**Goal 1**: Copy the listing of entries with counts below word for word, leaving out the pictures.

**Source document**:
- - - -

It was 1963 when Levo took a class in Blanchester that gave him his ham radio license.

Fast forward about 14 years to 1977. On April 17 that year 22 local “hams,” or ham radio operators, including Levo, met at the Hillsboro Farm Bureau Conference Room to form the Highland Amateur Radio Association (HARA) with Gary Harris as its first president. Today, there are nearly 100 HARA members and more than 150 ham radio operators in Highland County, according to Levo.

On April 22, HARA will celebrate its 40th anniversary with a dinner at the Hillsboro First United Methodist Church. Levo said an invitation is extended to current members, past members, former licensed hams, and others interested in amateur radio and radio communications.

It is the use of ham radios and related events that Levo says is what kept him interested all these years – talking to people around the world, attending trade shows and conventions, and the places those events have taken him.

It was at one of those shows in Coeur d’Alene, Idaho that Levo said he hooked up with a group of hams trying to make contact with someone in all 3,076 U.S. counties.

Levo said it took him about 20 years to do it, but he is now among about 1,500 people who have accomplished the feat.

Once when he was working a station in Santiago, Chile, Levo said he was talking to a man who asked him if the Nazarene Church in Hillsboro was still about a block away from the Highland County Courthouse. Apparently, the man had been a missionary in the Hillsboro area for a time. Another time he was working a station in Australia when a man he contacted said he had been training for a tool and dye position at Milacron in Cincinnati, and that the people the man stayed with took him for a weekend picnic at Rocky Fork Lake.

“I’ve been fortunate at some trade shows to have met some people from countries that I have talked to on the radio,” the Hillsboro resident said.

Levo’s wife, longtime Hillsboro educator Kathy Levo, is also an HARA member. John says that happened because she wanted an addition to their home. So he told her if she would get her ham license, he would add the room. Then he says she agreed to take an advanced ham class when she wanted a knew car.

Kathy agrees somewhat, but not completely. She said the first deal was for a new room with a fireplace, and that the second deal had more to do with a cruise of the Panama Canal.

According to John Levo, no one is sure who the first person was in Highland County to own a ham radio or send the first signal from one. But he said the late Harry Barrett remembered a man who worked on Lake Erie boats that could have been the original one.

“His family lived on the Chillicothe Pike and he would return home when the lakes were frozen during the winter,” Levo said. “While here he would use Morse Code and a wireless set to communicate with his company’s offices to learn when the lake would reopen for shipping and when he was expected to report to work.”

But if that was not the case, Levo said it would likely be New Vienna’s Paul Terrell who was first to regularly grace the airwaves on ham radio while he was still in school.

- - - -

**Dataset records**:
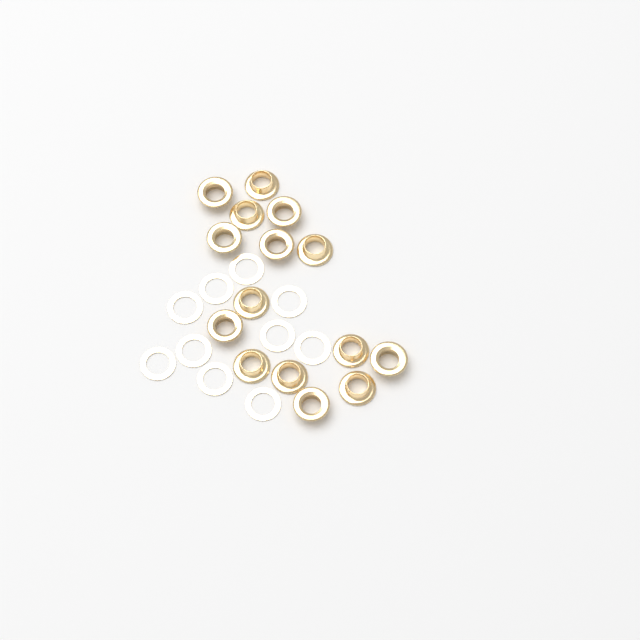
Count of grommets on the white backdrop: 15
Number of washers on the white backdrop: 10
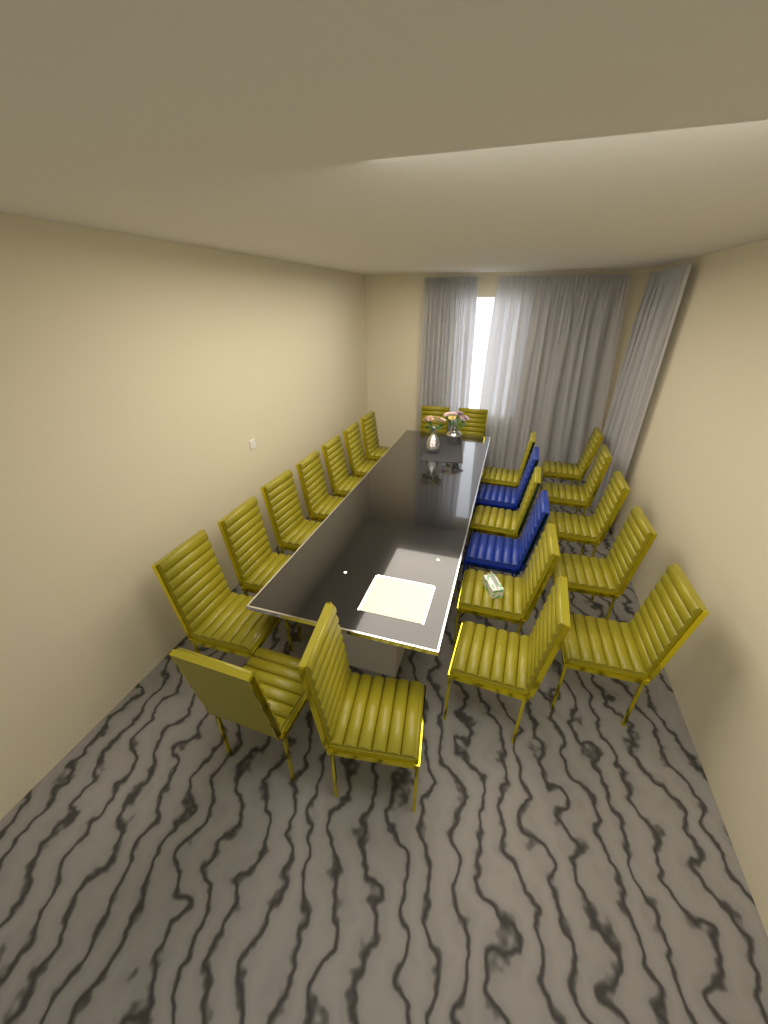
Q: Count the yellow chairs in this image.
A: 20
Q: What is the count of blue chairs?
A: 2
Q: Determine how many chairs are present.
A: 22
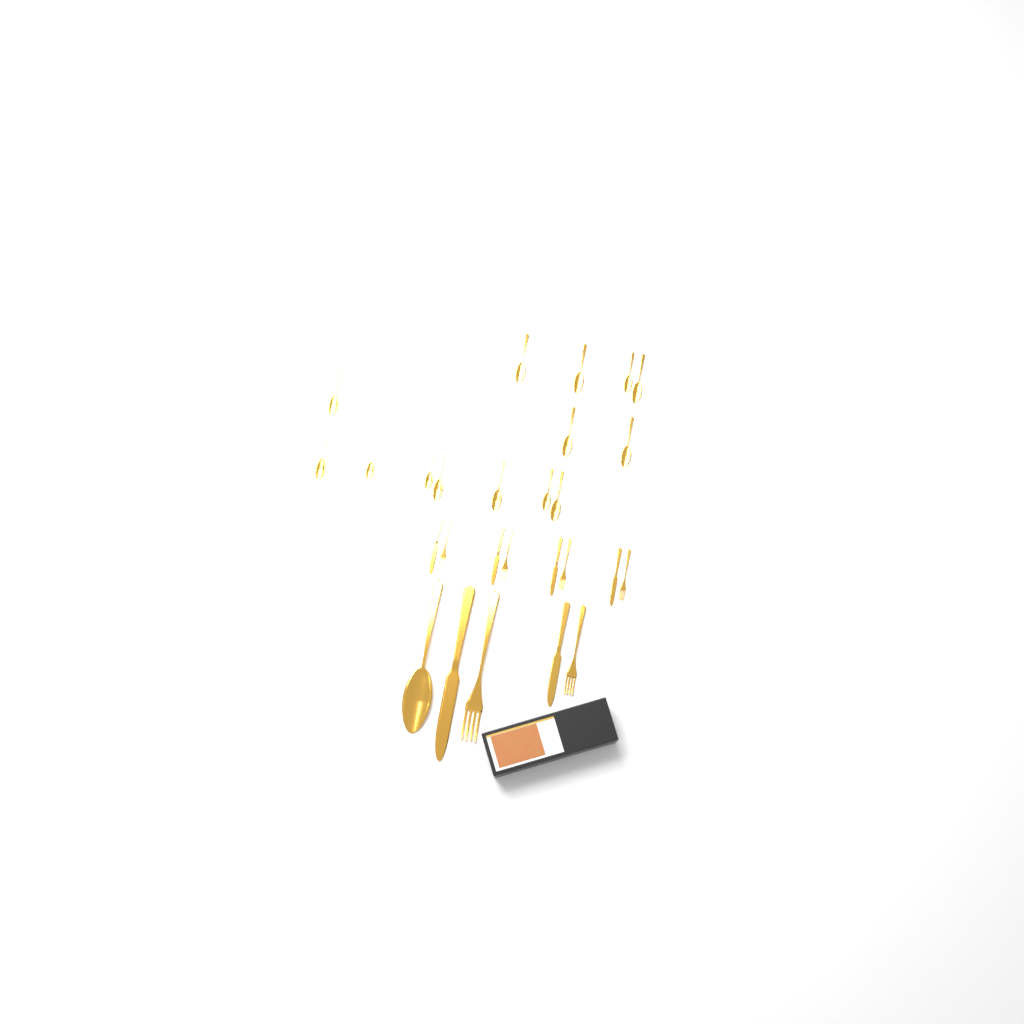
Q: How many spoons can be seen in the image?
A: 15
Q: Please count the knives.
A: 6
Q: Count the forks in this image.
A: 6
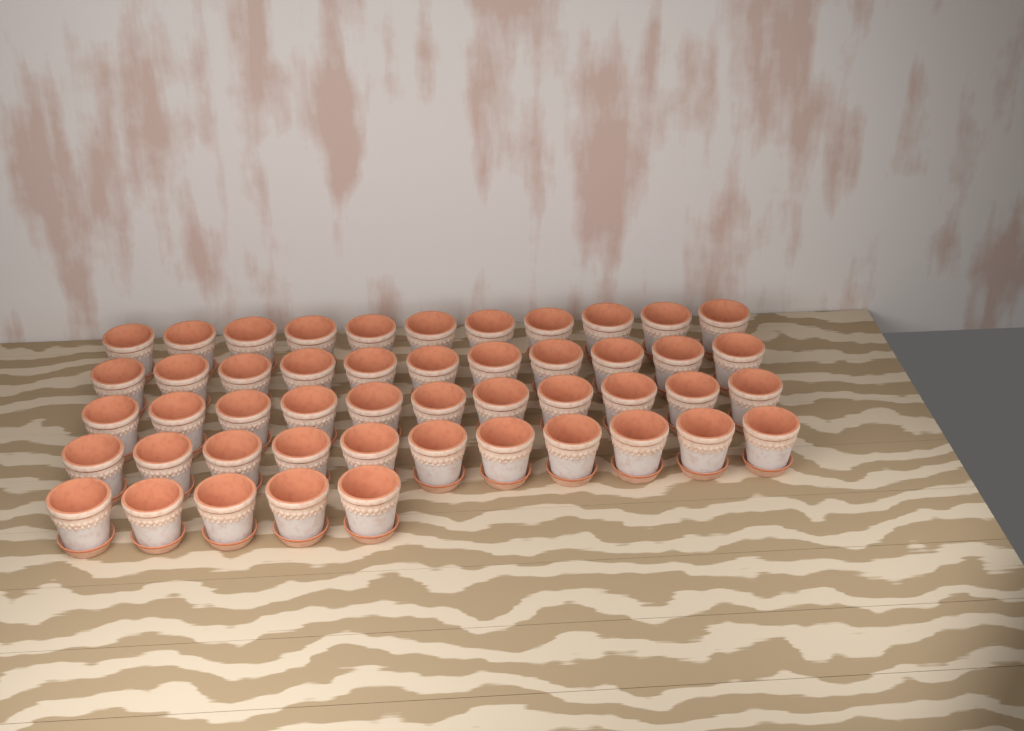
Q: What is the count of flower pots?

- - - -

**Goal 2**: Name every person identified by name in the article about the Highland Amateur Radio Association.

**Output 1**:
Count of grommets on the white backdrop: 15
Number of washers on the white backdrop: 10
Q: Count the yellow chairs in this image.
A: 20
Q: What is the count of blue chairs?
A: 2
Q: Determine how many chairs are present.
A: 22
Q: How many spoons can be seen in the image?
A: 15
Q: Please count the knives.
A: 6
Q: Count the forks in this image.
A: 6
Q: What is the count of flower pots?

**Output 2**:
- John Levo
- Gary Harris
- Kathy Levo
- Harry Barrett
- Paul Terrell